=== Section Start ===

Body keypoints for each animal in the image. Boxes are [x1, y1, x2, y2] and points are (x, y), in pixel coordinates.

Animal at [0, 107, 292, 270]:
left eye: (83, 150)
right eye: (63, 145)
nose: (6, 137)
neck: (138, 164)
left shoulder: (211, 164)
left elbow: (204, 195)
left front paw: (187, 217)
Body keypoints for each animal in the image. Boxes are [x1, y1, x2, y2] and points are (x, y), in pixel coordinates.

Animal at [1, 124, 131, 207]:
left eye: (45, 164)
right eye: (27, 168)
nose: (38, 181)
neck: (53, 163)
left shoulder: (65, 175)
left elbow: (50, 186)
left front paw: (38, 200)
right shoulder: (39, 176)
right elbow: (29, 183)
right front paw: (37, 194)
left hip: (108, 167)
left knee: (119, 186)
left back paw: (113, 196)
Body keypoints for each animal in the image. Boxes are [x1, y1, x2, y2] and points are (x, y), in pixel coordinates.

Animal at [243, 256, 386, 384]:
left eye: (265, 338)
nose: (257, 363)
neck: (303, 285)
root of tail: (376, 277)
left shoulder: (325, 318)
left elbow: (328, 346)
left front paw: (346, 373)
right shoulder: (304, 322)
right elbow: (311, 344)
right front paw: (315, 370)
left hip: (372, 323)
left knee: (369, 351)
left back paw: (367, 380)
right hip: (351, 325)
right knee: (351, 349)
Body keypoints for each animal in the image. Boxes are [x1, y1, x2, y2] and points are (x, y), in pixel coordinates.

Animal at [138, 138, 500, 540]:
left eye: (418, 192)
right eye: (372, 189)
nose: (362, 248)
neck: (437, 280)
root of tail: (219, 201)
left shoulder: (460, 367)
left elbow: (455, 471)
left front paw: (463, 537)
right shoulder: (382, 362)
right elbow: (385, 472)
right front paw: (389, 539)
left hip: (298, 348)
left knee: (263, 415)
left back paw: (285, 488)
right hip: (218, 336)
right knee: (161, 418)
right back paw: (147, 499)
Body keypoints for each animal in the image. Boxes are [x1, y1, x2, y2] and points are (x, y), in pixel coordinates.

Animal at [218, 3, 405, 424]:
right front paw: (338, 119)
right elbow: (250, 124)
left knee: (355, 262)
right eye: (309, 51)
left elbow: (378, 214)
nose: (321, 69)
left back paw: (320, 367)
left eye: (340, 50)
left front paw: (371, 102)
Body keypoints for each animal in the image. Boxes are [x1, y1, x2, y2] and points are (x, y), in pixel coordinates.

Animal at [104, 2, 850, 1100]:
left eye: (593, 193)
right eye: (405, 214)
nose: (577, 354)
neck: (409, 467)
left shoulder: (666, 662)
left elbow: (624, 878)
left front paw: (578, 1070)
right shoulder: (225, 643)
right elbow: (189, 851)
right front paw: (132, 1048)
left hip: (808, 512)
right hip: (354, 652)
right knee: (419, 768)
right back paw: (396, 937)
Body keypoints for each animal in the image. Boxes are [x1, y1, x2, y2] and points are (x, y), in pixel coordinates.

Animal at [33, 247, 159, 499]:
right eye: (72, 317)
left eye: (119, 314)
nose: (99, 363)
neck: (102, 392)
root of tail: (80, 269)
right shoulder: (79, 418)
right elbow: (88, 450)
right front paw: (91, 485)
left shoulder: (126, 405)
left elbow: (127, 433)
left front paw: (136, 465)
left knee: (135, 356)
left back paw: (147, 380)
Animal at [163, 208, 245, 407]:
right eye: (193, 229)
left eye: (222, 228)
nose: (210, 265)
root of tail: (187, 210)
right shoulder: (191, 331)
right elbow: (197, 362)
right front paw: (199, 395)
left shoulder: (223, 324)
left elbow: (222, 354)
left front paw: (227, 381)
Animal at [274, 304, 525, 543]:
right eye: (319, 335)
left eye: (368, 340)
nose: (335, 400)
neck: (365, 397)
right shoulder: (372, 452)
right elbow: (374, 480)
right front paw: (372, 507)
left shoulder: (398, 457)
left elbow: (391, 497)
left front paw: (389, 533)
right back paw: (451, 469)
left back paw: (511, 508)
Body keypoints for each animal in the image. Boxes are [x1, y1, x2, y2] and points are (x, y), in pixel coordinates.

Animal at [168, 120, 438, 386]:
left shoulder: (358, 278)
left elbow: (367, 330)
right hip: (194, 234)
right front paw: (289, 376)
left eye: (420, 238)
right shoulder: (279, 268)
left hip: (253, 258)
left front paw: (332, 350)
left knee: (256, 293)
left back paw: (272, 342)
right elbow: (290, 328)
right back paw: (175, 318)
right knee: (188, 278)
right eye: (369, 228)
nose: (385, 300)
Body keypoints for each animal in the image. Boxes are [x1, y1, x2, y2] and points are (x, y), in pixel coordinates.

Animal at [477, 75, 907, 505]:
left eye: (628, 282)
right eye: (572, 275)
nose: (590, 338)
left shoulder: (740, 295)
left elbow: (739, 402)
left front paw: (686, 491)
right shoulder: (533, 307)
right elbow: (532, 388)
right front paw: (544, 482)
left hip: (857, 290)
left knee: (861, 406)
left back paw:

=== Section End ===

Return, word for word, the lines of the data above from the line with "nose: (335, 400)" through the line with "left back paw: (511, 508)", inclusive.

• Result of the task:
nose: (335, 400)
neck: (365, 397)
right shoulder: (372, 452)
right elbow: (374, 480)
right front paw: (372, 507)
left shoulder: (398, 457)
left elbow: (391, 497)
left front paw: (389, 533)
right back paw: (451, 469)
left back paw: (511, 508)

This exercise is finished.